In celebration of Native American Heritage Month, here are a number of significant library databases delving deeply into Native American culture, history, and activism. In addition to these resources, created by indigenous peoples as well as settler colonialists, colonizing governments, or non-Native scholars and creators, be sure to consult our Indigenous Studies Resources guide created by librarians Nicky Andrews and Matt Collins.
Gathers together over 100,000 pages worth of documents, many of which are not otherwise readily available. Incorporating autobiographies, biographies, Indian publications, oral histories, personal writings, photographs, drawings, and audio files to present a comprehensive representation of historical events as told by the individuals who lived through them.
Contains historical collections of documents worth noting concerning the 19th Century focus on Native American Removal from 1832-1840, along with interactions between the U.S. Army and Native Americans during the 1850s-1890s, including detailed coverage of the “Indian Wars.” Collections from out the 20th Century include: Records of the Bureau of Indian Affairs along with records from the Major Council Meetings of American Indian Tribes.
Provides a deep dive into the following five distinct sets of historical records drawn from a 200 year span of interaction between invasive colonizing forces and Native Americans.
This collection of almost 14,000 letters written by Presbyterian missionaries provides firsthand accounts of their attempts to impose a Christianized occidental code of conduct and manner of living upon native tribes.
Comprised of more than 8,000 legal, political and diplomatic documents recording the trading business operations of Panton, Leslie & Co., established in British East Florida during the American Revolution.

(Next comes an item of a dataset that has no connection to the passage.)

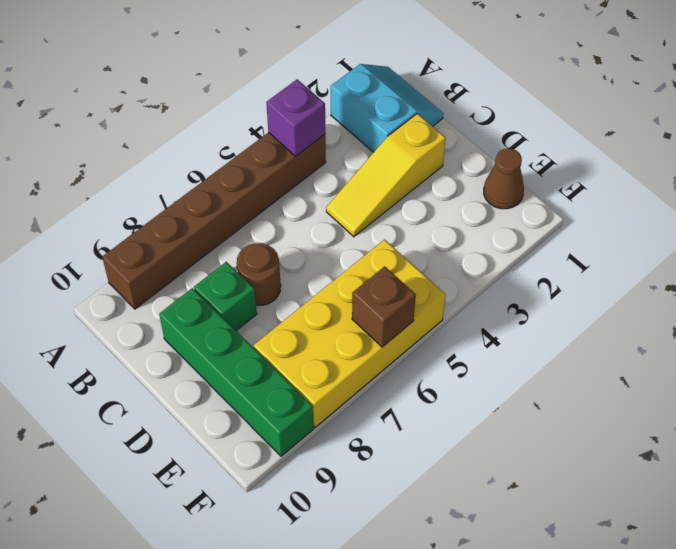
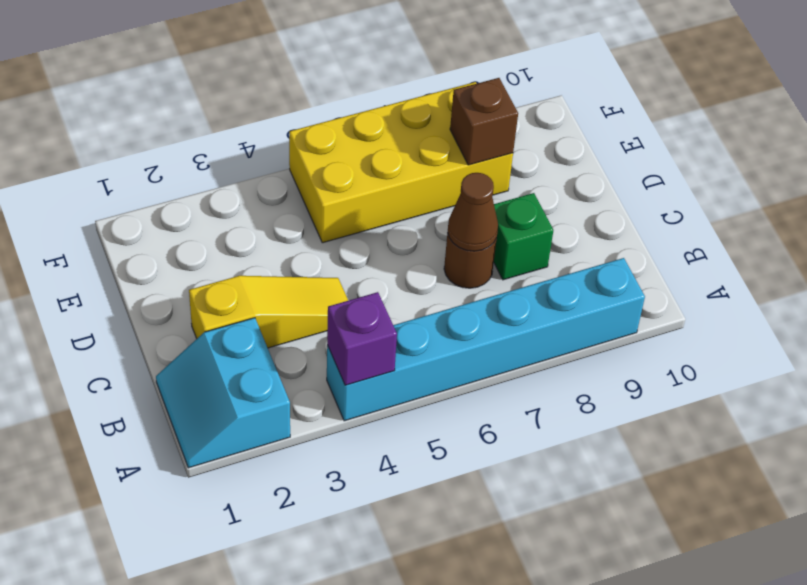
brown brick A4:A9 level 1 -> cyan brick A4:A9 level 1
green brick C9:F9 level 1 -> none
brown cone E1 level 1 -> brown cone C7 level 2
brown brick F6 level 2 -> brown brick E8 level 2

When Spain won title to both East and West Florida in 1783, the company was granted a virtual monopoly to trade with the region’s various Native American tribes.
Prior to the establishment of the Bureau of Indian Affairs in 1824 all official U.S. Government interaction with Native Americans was officially conducted under the office of the Secretary of War. This collection gathers existing correspondence from the office of the War Department. Note: Documents from before 1800 were all lost in a fire.
This collection presents two early 20th century documents central to the U.S. Government’s understanding of the failure of its own Native American policies.
- Coming forty years after the Dawes Act (or General Allotment Act) of 1887 The Meriam Report cast a critical eye over the disaster wrought by the Act’s unfair allotment of land to tribes.
- Following the release of the Meriam Report in 1928 work began upon a Survey that lasted 15 years and totaled almost 20,000 pages, a 41-part report to the U.S. Senate Committee on Indian Affairs detailing the conditions of life and the effects of policies and programs enacted by the Bureau of Indian Affairs had upon Native Americans.
This collection gathers FBI documentation relating to surveillance and disruption of activities taken up by the grassroots groundbreaking American Indian Movement (AIM) founded in 1968. AIM centered itself on direct action based upon principles of social justice.
Wide-ranging collection of films about Native Americans and First Nations peoples—history, spirituality, and the struggle to defend the environment, protect their traditions and cultures, and address the challenges of the 21st century.
Open access collection of small press Native American publications, many arising from out of the Red Power Movement of the late 1960s on into the 1970s, centered upon sowing increased demand for greater educational and economic opportunities and true tribal sovereignty. All the fantastic images used in this post come from this resource.
Note: as non-Natives we acknowledge these resources and content are presented as research in the Western sense of knowledge and do not utilize indigenous research methods.